CornerNet和loss、解码相关的函数其实在kp.py和kp_utils.py里面
解码函数如下所示:
def _decode(
tl_heat, br_heat, tl_tag, br_tag, tl_regr, br_regr,
K=100, kernel=1, ae_threshold=1, num_dets=1000
):
batch, cat, height, width = tl_heat.size()
tl_heat = torch.sigmoid(tl_heat)
br_heat = torch.sigmoid(br_heat)
# perform nms on heatmaps
"""
其实就是对概率图进行maxpooling
"""
tl_heat = _nms(tl_heat, kernel=kernel)
br_heat = _nms(br_heat, kernel=kernel)
tl_scores, tl_inds, tl_clses, tl_ys, tl_xs = _topk(tl_heat, K=K)
br_scores, br_inds, br_clses, br_ys, br_xs = _topk(br_heat, K=K)
"""
tl_ys,tl_xs原本的shape为[batch,K]
"""
tl_ys = tl_ys.view(batch, K, 1).expand(batch, K, K)
tl_xs = tl_xs.view(batch, K, 1).expand(batch, K, K)
br_ys = br_ys.view(batch, 1, K).expand(batch, K, K)
br_xs = br_xs.view(batch, 1, K).expand(batch, K, K)
if tl_regr is not None and br_regr is not None:
tl_regr = _tranpose_and_gather_feat(tl_regr, tl_inds)
tl_regr = tl_regr.view(batch, K, 1, 2)
br_regr = _tranpose_and_gather_feat(br_regr, br_inds)
br_regr = br_regr.view(batch, 1, K, 2)
tl_xs = tl_xs + tl_regr[..., 0]
tl_ys = tl_ys + tl_regr[..., 1]
br_xs = br_xs + br_regr[..., 0]
br_ys = br_ys + br_regr[..., 1]
# all possible boxes based on top k corners (ignoring class)
bboxes = torch.stack((tl_xs, tl_ys, br_xs, br_ys), dim=3)
tl_tag = _tranpose_and_gather_feat(tl_tag, tl_inds)
tl_tag = tl_tag.view(batch, K, 1)
br_tag = _tranpose_and_gather_feat(br_tag, br_inds)
br_tag = br_tag.view(batch, 1, K)
"""
[k,1] - [1,k]隐式的都会扩张为[K,K]再相减
dists也为[K,K]
"""
dists = torch.abs(tl_tag - br_tag)
tl_scores = tl_scores.view(batch, K, 1).expand(batch, K, K)

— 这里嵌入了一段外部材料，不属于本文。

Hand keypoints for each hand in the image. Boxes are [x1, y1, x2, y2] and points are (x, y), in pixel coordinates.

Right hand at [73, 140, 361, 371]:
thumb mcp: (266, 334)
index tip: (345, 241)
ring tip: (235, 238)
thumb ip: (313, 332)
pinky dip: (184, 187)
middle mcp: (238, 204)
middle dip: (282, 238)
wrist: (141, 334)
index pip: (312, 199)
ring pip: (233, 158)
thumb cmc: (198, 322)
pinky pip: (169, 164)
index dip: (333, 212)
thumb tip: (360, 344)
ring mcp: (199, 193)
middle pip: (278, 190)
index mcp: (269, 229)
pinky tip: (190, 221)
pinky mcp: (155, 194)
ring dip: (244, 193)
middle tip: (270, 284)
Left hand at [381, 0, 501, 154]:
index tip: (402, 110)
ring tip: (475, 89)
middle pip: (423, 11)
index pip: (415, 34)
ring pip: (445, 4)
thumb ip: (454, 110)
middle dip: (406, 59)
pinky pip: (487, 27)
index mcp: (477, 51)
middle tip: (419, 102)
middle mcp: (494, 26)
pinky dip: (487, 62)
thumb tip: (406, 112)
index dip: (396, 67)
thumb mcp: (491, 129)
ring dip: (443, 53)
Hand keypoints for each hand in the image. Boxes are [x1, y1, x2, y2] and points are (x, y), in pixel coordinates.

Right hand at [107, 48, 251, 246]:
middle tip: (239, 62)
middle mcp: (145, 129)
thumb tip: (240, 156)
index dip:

br_scores = br_scores.view(batch, 1, K).expand(batch, K, K)
scores = (tl_scores + br_scores) / 2
# reject boxes based on classes
tl_clses = tl_clses.view(batch, K, 1).expand(batch, K, K)
br_clses = br_clses.view(batch, 1, K).expand(batch, K, K)

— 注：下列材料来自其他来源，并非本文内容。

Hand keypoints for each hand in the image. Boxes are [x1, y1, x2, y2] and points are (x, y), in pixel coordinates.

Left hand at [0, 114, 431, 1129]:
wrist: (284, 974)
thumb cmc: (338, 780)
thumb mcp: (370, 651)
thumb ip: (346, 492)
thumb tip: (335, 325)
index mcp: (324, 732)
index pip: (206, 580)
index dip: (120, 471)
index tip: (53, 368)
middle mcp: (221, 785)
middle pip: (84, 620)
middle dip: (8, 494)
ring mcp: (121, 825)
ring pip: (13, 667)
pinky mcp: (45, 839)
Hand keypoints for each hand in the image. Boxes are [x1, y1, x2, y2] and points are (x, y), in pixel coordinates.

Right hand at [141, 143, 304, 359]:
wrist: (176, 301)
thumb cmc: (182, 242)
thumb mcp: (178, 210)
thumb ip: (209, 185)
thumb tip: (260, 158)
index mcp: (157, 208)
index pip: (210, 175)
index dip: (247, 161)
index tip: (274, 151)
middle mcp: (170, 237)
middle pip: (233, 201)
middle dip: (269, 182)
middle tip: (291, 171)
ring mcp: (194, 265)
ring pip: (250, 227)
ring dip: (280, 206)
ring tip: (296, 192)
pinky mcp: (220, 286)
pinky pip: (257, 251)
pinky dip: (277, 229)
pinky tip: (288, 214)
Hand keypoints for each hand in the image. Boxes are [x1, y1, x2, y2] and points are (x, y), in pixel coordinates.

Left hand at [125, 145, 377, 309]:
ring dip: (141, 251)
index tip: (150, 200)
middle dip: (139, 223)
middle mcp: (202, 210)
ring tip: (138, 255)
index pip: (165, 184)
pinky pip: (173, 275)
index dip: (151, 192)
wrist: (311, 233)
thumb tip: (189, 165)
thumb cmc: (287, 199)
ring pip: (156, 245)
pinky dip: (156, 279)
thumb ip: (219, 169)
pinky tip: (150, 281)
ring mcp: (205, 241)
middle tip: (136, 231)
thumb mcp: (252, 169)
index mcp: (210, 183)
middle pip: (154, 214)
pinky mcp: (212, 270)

cls_inds = (tl_clses != br_clses)
# reject boxes based on distances
dist_inds = (dists > ae_threshold)
# reject boxes based on widths and heights
width_inds = (br_xs < tl_xs)
height_inds = (br_ys < tl_ys)
scores[cls_inds] = -1
scores[dist_inds] = -1
scores[width_inds] = -1
scores[height_inds] = -1
scores = scores.view(batch, -1)
scores, inds = torch.topk(scores, num_dets)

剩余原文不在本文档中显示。